◆ **YOUR OBJECTIVE**
Your task is to copy every line of the entries that contains "Rosenberg".

◆ **INPUT DATA**
################
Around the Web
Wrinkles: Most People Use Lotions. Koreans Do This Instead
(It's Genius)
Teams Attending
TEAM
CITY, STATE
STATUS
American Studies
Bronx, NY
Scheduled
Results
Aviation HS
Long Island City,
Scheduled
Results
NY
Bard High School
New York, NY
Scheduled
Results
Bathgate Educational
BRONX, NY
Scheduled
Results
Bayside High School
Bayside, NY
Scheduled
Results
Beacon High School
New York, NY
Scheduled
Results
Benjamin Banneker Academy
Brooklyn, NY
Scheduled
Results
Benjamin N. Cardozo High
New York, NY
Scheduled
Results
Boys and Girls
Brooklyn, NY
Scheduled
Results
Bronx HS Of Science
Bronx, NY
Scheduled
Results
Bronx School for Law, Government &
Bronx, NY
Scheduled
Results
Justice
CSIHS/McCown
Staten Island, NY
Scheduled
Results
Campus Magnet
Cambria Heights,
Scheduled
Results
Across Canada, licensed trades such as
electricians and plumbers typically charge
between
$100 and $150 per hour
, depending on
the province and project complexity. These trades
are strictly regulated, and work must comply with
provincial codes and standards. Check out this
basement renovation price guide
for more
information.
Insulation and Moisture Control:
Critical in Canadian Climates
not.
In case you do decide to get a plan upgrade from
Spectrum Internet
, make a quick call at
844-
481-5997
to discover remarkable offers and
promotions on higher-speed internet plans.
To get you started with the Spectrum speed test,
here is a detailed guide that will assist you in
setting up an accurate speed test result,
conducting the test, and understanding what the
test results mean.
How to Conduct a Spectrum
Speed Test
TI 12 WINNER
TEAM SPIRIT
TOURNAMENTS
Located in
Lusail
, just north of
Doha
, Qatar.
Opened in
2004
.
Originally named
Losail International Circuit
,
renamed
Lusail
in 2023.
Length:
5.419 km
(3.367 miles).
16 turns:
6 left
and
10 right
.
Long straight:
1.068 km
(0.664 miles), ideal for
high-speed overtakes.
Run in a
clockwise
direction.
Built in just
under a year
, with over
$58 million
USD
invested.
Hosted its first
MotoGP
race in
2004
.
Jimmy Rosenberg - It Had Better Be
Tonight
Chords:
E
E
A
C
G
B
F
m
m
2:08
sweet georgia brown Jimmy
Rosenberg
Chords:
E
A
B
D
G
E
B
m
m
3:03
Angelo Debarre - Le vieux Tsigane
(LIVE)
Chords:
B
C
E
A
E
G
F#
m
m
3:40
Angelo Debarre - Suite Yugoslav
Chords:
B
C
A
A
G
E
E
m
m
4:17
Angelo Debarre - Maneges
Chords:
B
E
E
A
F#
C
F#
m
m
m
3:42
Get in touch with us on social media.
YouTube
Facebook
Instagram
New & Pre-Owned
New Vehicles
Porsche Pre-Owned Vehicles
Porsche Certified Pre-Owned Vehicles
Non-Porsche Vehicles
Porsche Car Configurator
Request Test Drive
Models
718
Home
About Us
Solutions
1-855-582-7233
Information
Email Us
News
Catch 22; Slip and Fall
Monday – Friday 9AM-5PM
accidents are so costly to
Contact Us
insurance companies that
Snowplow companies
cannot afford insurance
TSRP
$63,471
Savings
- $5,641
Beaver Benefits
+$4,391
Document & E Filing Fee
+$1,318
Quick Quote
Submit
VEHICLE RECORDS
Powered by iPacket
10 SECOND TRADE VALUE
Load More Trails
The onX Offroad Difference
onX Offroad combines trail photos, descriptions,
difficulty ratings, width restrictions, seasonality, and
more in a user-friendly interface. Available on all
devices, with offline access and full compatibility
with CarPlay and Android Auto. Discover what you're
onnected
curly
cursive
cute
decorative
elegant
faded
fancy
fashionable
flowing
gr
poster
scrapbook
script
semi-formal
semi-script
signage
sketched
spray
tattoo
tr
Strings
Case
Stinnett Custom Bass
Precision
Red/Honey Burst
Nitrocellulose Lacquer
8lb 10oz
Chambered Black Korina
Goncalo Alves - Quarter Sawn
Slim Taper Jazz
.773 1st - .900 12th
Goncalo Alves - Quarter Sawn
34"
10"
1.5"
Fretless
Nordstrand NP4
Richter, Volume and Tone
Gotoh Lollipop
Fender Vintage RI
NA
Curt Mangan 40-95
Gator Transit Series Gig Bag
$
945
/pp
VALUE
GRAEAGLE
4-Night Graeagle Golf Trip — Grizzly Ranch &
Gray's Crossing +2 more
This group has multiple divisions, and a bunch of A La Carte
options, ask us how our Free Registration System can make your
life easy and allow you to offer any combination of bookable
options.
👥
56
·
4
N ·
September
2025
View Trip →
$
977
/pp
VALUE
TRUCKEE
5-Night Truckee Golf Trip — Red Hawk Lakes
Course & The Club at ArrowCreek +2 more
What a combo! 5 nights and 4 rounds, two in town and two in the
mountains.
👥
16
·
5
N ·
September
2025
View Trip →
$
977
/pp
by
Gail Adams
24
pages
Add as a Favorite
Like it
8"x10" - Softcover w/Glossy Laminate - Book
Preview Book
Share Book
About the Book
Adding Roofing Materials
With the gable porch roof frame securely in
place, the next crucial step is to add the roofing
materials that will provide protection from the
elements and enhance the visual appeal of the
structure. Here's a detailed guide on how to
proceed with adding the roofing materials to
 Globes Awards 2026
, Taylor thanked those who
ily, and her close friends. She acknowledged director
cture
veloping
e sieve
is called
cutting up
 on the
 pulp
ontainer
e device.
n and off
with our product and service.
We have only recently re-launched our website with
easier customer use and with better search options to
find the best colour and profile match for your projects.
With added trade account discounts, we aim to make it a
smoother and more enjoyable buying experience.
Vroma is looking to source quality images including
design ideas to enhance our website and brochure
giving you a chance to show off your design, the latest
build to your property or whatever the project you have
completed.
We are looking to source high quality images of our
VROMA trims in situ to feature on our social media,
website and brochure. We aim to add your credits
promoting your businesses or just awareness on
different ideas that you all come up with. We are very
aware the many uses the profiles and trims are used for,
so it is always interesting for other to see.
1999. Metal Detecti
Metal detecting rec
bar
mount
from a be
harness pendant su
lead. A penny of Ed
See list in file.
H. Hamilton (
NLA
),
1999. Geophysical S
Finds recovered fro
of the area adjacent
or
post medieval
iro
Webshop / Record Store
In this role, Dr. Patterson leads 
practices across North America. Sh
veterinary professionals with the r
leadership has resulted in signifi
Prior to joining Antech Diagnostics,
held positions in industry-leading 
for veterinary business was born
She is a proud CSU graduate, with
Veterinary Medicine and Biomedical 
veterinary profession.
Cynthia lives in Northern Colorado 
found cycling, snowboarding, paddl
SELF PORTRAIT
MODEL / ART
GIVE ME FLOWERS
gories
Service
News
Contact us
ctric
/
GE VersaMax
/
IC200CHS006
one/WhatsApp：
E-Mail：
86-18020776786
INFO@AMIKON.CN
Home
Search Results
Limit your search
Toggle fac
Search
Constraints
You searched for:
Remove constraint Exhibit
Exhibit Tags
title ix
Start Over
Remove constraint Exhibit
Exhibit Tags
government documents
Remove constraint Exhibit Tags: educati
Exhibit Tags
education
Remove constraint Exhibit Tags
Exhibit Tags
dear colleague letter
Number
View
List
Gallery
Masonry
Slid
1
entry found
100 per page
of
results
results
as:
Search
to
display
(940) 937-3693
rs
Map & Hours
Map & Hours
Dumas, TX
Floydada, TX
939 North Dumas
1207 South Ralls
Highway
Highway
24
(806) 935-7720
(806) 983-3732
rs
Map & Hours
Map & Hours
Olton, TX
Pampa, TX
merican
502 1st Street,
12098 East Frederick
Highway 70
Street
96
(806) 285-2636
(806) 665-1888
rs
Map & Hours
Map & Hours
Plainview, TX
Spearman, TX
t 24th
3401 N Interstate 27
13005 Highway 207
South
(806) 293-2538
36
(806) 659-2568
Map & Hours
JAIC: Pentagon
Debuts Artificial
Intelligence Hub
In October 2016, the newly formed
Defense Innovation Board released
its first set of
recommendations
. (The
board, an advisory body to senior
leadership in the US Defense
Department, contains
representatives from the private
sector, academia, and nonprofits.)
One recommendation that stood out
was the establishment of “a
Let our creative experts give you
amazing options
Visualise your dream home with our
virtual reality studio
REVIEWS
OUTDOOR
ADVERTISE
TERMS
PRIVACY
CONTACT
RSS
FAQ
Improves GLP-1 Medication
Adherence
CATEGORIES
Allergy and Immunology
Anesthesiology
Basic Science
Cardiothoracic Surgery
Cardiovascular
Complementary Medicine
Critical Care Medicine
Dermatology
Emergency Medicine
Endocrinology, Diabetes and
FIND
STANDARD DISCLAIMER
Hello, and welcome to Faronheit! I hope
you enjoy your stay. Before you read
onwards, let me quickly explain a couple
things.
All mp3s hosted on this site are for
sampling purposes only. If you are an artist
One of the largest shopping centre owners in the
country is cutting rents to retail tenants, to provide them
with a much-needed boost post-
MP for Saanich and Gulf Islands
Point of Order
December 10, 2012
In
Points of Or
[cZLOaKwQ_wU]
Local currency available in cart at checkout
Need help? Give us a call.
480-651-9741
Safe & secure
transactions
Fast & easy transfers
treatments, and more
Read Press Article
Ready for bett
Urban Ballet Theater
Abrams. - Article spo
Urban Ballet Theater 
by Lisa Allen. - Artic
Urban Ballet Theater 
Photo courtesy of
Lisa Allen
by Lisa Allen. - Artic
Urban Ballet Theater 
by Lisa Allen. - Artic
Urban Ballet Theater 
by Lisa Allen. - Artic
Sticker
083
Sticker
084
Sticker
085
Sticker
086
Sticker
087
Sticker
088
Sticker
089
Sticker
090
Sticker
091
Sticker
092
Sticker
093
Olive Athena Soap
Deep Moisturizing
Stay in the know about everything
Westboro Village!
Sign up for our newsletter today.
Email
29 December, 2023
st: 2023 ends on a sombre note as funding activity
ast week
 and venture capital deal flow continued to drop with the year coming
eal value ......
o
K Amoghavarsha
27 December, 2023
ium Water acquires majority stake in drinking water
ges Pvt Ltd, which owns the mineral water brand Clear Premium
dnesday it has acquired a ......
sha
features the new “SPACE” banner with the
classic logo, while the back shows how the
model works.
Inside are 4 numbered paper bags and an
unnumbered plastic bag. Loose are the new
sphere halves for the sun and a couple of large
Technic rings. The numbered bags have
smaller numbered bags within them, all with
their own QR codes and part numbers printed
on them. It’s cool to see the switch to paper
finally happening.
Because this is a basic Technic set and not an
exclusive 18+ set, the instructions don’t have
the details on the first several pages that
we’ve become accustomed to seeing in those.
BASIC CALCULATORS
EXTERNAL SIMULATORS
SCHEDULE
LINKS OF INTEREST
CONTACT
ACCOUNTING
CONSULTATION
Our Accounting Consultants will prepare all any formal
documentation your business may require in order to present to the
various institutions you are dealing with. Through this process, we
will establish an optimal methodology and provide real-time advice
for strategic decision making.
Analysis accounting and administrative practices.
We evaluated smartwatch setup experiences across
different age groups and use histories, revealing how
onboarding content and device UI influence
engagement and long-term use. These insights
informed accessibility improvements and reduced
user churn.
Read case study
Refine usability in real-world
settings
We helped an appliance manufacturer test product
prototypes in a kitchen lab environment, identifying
################
◆ **TASK SOLUTION**
Jimmy Rosenberg - It Had Better Be
Rosenberg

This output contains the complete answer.